> **Exercise**: Every line in the records below between the one holding "2: (350, 323, 1.88)" and the one holding "39: (281, 232, 1.86)", inclusive, is to be set down exactly; all other lines are to be left out.

(Stored data)
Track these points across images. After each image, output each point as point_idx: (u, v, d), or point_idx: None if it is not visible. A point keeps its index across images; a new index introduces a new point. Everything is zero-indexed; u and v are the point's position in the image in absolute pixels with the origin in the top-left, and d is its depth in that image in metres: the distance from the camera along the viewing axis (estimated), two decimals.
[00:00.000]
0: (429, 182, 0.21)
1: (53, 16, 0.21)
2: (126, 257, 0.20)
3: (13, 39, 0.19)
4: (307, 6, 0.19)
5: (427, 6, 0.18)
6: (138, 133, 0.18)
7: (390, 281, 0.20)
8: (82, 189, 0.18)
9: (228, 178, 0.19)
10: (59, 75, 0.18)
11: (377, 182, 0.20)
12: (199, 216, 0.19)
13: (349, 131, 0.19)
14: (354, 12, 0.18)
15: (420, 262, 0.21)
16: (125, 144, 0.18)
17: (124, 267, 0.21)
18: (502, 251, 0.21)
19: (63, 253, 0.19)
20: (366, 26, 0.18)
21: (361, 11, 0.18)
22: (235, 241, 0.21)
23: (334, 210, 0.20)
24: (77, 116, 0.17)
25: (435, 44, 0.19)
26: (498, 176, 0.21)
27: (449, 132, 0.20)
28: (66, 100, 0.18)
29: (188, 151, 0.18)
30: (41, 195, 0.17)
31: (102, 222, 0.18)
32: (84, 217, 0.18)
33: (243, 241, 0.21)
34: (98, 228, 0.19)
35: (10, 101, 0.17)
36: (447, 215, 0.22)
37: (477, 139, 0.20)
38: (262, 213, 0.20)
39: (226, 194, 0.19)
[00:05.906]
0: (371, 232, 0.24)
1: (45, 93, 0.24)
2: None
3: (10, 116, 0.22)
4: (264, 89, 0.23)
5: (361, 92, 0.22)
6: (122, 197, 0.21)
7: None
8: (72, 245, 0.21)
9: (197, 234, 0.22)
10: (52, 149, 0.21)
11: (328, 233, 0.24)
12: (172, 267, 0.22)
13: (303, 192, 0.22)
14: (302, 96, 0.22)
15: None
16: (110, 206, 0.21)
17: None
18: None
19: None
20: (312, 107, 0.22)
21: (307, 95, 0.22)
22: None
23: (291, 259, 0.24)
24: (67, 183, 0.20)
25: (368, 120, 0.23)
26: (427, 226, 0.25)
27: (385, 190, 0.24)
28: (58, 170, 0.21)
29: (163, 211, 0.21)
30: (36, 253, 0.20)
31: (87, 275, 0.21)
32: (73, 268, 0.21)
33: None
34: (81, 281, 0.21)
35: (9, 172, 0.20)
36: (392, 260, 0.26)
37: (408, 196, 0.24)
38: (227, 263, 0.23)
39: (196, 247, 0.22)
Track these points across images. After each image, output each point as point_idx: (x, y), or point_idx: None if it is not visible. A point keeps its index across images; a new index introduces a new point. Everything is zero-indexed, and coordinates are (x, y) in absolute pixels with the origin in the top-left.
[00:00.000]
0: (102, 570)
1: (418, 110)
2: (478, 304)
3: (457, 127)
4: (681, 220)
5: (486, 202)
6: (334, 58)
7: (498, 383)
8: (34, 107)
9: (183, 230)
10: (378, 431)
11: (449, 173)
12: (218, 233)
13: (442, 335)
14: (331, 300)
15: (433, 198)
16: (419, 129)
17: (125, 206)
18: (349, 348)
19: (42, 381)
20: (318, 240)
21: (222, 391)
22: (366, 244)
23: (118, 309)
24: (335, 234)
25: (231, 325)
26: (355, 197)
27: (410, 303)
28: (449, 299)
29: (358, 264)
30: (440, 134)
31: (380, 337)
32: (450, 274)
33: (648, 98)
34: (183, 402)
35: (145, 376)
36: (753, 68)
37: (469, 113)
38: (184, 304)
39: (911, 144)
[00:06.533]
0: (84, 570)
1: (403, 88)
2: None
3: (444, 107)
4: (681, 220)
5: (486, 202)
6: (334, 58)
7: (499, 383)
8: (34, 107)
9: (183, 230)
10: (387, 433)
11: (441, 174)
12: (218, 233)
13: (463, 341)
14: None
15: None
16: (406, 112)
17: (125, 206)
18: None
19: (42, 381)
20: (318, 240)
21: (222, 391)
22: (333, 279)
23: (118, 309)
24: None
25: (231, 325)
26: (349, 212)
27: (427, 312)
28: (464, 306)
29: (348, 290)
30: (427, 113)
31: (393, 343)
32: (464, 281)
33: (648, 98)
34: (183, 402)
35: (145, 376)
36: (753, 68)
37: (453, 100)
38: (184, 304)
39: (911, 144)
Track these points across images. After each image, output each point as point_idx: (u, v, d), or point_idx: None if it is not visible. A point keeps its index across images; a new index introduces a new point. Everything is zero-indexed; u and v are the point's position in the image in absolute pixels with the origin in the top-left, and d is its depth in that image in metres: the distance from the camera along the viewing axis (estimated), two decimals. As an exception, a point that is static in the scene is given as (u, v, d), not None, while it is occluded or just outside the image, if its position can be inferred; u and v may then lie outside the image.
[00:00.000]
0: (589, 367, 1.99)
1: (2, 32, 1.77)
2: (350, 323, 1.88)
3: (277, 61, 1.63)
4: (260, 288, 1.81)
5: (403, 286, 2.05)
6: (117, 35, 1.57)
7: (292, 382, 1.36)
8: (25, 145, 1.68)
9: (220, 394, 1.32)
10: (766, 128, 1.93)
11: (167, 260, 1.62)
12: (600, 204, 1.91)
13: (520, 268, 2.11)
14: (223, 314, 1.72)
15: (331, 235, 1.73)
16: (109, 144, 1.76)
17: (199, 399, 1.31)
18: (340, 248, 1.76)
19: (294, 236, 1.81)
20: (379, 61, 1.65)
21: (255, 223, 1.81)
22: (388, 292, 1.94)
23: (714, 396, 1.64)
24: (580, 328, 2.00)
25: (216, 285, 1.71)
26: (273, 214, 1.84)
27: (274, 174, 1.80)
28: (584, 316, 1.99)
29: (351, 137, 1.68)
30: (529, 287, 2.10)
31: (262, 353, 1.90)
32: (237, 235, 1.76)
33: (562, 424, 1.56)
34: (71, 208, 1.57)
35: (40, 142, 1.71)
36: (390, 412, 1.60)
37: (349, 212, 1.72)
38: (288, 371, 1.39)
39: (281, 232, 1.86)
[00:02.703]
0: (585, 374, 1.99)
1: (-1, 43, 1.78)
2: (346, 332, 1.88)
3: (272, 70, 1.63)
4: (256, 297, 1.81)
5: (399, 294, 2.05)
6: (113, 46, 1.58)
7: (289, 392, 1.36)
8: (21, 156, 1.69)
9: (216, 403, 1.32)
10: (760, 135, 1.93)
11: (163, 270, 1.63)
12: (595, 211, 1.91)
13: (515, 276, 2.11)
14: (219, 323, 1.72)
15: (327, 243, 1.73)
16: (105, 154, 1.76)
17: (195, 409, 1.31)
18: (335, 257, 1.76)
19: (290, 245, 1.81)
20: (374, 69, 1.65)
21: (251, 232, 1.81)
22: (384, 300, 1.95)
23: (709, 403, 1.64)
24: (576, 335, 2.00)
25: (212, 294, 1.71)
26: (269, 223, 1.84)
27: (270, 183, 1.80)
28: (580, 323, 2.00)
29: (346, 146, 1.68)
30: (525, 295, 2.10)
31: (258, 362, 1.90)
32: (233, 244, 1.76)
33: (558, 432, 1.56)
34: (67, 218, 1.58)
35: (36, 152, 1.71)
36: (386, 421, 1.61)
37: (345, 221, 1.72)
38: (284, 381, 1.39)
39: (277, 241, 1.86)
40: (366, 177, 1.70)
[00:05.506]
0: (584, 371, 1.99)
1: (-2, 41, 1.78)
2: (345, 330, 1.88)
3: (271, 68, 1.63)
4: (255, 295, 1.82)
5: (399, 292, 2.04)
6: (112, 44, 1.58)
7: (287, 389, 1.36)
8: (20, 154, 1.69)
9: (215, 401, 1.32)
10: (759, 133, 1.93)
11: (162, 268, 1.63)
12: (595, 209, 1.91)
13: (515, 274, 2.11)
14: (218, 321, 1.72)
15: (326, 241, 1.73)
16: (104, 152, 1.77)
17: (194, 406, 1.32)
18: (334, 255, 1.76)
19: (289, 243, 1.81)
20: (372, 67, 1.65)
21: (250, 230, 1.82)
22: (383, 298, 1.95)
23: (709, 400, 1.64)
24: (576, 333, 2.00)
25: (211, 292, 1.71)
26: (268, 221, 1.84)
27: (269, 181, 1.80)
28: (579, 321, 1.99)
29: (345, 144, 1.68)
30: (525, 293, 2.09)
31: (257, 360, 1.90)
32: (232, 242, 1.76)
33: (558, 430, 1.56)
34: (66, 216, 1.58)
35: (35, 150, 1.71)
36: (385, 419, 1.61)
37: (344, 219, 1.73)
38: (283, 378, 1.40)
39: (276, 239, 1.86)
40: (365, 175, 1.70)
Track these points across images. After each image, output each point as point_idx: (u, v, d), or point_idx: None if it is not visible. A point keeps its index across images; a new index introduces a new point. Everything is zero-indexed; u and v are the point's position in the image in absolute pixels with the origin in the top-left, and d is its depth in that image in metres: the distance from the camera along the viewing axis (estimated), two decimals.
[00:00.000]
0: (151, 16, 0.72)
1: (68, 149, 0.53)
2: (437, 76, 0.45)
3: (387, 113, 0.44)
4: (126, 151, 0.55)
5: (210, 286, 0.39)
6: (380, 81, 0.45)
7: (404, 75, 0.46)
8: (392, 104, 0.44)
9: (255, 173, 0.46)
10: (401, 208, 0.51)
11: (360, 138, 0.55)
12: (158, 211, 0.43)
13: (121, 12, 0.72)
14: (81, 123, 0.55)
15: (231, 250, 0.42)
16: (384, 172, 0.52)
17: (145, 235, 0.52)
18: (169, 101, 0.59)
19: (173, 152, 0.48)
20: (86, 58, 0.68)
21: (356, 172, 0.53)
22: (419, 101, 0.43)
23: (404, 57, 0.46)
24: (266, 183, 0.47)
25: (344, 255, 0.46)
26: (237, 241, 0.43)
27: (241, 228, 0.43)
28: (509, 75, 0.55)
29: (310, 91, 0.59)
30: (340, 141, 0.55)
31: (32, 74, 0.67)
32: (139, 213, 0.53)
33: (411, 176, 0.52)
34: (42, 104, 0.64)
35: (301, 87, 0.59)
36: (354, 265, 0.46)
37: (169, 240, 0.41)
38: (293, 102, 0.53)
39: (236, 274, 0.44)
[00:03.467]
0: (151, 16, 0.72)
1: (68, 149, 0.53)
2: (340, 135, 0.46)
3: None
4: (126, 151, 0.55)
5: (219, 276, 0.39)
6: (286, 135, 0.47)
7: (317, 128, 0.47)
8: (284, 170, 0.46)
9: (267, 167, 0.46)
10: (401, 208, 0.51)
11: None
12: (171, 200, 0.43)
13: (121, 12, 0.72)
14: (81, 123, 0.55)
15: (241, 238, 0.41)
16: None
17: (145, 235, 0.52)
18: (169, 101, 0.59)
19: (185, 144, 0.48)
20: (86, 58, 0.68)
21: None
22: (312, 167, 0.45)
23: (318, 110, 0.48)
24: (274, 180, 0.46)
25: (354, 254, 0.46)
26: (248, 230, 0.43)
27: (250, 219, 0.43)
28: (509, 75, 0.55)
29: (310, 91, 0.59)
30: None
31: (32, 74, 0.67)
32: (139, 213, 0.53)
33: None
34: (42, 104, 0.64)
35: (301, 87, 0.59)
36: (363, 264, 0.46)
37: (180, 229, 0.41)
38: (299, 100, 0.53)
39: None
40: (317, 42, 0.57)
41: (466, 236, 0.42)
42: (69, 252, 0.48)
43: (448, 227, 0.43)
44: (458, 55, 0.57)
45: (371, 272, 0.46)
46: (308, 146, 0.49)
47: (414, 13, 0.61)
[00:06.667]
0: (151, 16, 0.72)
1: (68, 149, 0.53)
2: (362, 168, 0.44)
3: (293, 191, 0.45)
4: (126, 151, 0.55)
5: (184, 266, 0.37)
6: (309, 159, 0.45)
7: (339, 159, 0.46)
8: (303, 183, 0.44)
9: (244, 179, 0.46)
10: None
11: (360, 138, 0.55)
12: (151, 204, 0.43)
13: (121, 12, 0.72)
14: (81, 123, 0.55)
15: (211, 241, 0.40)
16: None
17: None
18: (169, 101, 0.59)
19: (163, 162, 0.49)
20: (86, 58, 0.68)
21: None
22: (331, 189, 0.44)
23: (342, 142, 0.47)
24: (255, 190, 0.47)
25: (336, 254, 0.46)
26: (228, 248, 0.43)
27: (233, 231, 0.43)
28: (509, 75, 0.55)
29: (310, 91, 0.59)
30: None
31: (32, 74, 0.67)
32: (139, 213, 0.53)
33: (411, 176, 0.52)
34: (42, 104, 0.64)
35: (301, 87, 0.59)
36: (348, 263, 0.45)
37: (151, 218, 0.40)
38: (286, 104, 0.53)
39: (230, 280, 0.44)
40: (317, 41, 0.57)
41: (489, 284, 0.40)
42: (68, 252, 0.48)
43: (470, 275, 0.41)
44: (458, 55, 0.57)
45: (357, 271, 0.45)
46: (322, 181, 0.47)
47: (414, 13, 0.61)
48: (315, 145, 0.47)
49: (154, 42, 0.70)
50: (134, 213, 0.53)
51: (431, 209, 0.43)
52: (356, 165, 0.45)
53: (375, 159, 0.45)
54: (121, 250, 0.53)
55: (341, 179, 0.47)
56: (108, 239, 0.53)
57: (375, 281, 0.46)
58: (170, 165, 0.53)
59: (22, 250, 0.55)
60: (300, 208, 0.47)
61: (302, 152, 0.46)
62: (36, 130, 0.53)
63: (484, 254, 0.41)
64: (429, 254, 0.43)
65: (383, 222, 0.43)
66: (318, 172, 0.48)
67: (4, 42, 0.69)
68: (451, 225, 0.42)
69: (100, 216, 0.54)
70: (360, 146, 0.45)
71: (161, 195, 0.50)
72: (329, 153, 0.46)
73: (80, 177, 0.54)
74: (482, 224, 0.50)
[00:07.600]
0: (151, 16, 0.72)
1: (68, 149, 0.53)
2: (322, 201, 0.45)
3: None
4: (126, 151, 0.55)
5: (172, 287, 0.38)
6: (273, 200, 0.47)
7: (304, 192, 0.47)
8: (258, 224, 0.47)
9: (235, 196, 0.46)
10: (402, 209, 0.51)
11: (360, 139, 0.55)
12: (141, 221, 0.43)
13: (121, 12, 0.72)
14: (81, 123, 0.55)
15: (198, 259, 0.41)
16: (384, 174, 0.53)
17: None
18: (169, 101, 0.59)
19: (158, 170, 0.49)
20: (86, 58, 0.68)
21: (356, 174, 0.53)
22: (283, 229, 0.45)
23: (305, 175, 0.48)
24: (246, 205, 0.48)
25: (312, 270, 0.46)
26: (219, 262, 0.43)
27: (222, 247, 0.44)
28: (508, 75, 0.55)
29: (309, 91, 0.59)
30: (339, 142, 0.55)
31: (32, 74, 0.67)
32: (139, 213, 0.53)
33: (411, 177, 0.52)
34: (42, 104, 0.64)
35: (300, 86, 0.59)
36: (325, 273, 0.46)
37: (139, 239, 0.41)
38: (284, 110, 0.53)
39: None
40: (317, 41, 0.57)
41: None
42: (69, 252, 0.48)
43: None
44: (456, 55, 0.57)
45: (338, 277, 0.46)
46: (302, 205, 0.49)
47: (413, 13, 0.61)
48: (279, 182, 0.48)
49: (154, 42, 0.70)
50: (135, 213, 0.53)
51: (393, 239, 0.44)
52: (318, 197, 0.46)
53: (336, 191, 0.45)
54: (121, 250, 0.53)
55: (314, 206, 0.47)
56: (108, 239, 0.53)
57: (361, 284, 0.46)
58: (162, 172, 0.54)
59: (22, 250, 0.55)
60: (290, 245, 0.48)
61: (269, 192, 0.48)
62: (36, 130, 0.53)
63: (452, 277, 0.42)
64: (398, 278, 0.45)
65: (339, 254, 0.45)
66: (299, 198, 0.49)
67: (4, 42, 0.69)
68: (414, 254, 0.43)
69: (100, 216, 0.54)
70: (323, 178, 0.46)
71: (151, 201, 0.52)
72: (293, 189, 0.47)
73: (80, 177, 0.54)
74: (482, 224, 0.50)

> **Task answer**:
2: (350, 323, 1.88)
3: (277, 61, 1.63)
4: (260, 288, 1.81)
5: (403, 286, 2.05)
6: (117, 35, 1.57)
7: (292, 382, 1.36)
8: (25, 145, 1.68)
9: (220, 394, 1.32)
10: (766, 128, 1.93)
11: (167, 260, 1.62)
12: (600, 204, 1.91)
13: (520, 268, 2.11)
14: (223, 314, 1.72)
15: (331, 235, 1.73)
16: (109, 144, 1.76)
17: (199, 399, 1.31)
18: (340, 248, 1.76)
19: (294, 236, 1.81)
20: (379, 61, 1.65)
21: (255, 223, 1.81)
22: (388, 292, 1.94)
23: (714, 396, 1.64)
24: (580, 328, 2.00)
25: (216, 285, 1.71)
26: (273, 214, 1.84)
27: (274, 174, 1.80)
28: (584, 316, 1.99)
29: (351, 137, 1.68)
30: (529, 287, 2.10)
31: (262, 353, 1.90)
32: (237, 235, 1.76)
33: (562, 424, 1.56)
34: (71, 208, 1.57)
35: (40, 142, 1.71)
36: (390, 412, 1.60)
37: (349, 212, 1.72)
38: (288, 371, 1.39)
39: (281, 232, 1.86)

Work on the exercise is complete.